Tupelo — As a former teacher, Sydney Darnell knows the importance of teamwork and respect in achieving goals. As an athletic person and as someone who appreciates artistic accomplishment, she also recognizes the self-confidence that emerges from achievement in those areas. As a wife and mother, she understands the importance of balance and perspective.
In launching GO Creative Athletics and Art, LLC, a year ago last June, Darnell has created an environment that promotes teamwork and cooperation through learning modules that include activities in athletics and the arts. Her clients have ranged from youth to adults, with activities as diverse as children’s birthday parties to businesses’ leadership/team building retreats.
Located in a 7,000-square-foot facility on McCullough Boulevard, GO is home to a rock wall and an art gallery. While the blend of activities seems unusual on the surface, Darnell believes it provides the perfect setting to promote teamwork and leadership.
“I believe that athletics and art can help reveal and develop talents of individuals and groups,” the South Carolina native said. “My staff and I always leave humbled from a program because we learn just as much from the people who participate as they do from us.” Case in point: the 80-year-old grandfather from New York who climbed the rock wall.
Darnell said that through the various on-site activities, individuals and groups can overcome barriers and limitations by seeing colleagues in a different situation. For example, seeing someone who is perceived as shy or meek aggressively tackle the rock-climbing wall may change co-workers’ perspective about that individual. More importantly, that individual may reassess his or her own self-imposed limitations.
“If someone can say ‘I can climb that wall,’ then maybe he or she will also take that approach to other areas of their life. A lot of people miss their passion in life because other people have written them off, and we want to show people how they can think of themselves as being successful in ways that maybe they haven’t considered before.” Darnell stated.
Darnell said that the hallmark of her business is personalization — knowing and calling program participants by name, greeting people at the door and exemplifying the same skill sets with employees as she does with customers. She said that she believes that the same character traits that make a person successful in business also make them successful in life — namely treating others with respect and dignity.

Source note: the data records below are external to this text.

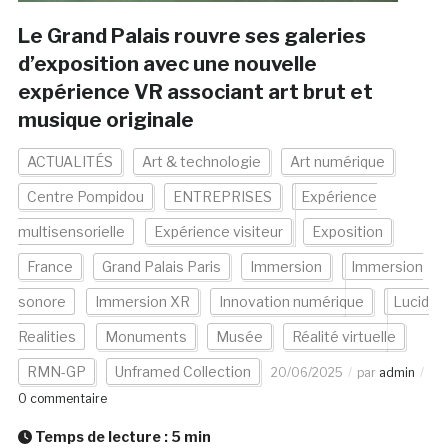
Le Grand Palais rouvre ses galeries
d’exposition avec une nouvelle
expérience VR associant art brut et
musique originale
ACTUALITÉS
Art & technologie
Art numérique
Centre Pompidou
ENTREPRISES
Expérience
multisensorielle
Expérience visiteur
Exposition
France
Grand Palais Paris
Immersion
Immersion
sonore
Immersion XR
Innovation numérique
Lucid
Realities
Monuments
Musée
Réalité virtuelle
RMN-GP
Unframed Collection
20/06/2025
par
admin
0 commentaire
Temps de lecture :
5
min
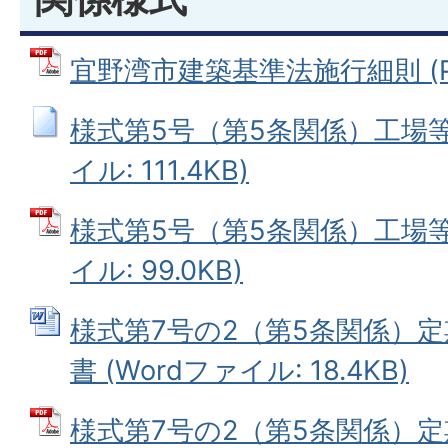
宜野湾市建築基準法施行細則 (PD
様式第5号（第5条関係）工場等
イル: 111.4KB)
様式第5号（第5条関係）工場等
イル: 99.0KB)
様式第7号の2（第5条関係）
書 (Wordファイル: 18.4KB)
様式第7号の2（第5条関係）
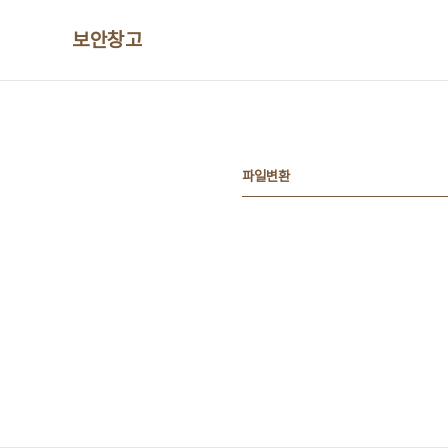
본문 바로가기
보안창고
파일변환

“I feel it is just as important for me to honor my employees and coaches as it is to honor my clients,” Darnell said.
Given the number of retail and business entities in the Tupelo and Northeast Mississippi area, Darnell said that her business provides a cost-effective means of providing leadership and team training at an off-site location without extensive travel or lodging expense. She said that she hopes to continue to build on that business base.

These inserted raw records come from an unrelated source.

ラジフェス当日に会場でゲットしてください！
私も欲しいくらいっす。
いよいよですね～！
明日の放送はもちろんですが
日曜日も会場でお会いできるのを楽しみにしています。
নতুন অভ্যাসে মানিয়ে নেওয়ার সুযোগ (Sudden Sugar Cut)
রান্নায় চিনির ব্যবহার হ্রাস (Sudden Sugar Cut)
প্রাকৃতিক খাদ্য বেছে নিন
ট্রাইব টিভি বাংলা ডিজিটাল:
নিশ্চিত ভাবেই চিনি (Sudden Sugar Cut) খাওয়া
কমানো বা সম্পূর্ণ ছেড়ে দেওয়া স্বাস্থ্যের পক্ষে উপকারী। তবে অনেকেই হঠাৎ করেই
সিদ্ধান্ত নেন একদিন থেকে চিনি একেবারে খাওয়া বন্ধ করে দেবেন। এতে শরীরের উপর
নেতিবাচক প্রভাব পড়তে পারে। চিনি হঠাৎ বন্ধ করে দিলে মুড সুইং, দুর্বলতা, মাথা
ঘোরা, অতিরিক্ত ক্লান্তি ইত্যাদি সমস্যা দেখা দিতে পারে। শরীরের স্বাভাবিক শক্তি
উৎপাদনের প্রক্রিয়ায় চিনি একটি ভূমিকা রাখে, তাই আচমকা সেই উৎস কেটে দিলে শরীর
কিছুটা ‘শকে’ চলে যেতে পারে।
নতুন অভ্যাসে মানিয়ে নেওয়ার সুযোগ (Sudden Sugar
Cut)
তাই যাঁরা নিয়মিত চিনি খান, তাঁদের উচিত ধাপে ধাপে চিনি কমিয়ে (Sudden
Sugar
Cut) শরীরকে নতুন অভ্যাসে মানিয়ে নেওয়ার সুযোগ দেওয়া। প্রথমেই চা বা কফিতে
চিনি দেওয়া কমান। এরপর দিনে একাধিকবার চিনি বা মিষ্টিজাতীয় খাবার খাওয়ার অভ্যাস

Rob Rice, a Tupelo-based State Farm agent, has been through the program with members of his office, some of whom have been of staff for about 20 years.

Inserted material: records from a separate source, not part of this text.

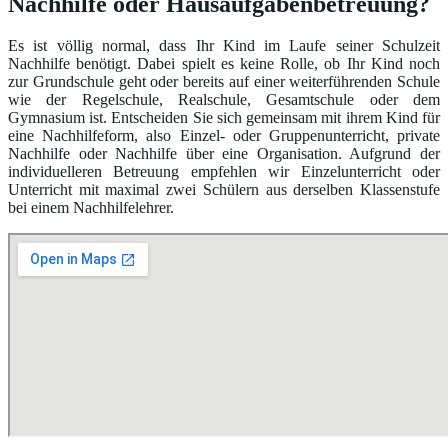
Nachhilfe oder Hausaufgabenbetreuung?
Es ist völlig normal, dass Ihr Kind im Laufe seiner Schulzeit
Nachhilfe benötigt. Dabei spielt es keine Rolle, ob Ihr Kind noch
zur Grundschule geht oder bereits auf einer weiterführenden Schule
wie der Regelschule, Realschule, Gesamtschule oder dem
Gymnasium ist. Entscheiden Sie sich gemeinsam mit ihrem Kind für
eine Nachhilfeform, also Einzel- oder Gruppenunterricht, private
Nachhilfe oder Nachhilfe über eine Organisation. Aufgrund der
individuelleren Betreuung empfehlen wir Einzelunterricht oder
Unterricht mit maximal zwei Schülern aus derselben Klassenstufe
bei einem Nachhilfelehrer.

“Our office has worked together for a fairly long time and we wanted to continue to build on those relationships,” Rice said. “It’s easy to see each other in terms of the role that each person plays in the office, but this experience gave us all a deeper appreciation of our individual gifts, talents and personality traits.” Spouses were also invited and some commented that they hoped to participate again. Staff members were equally enthusiastic.
“The whole experience gets you thinking about the importance of everyone’s abilities in achieving goals,” said Martha Melton, a member of Rice’s staff. “The lessons we learned applied not only to business, but to life. It was very positive.”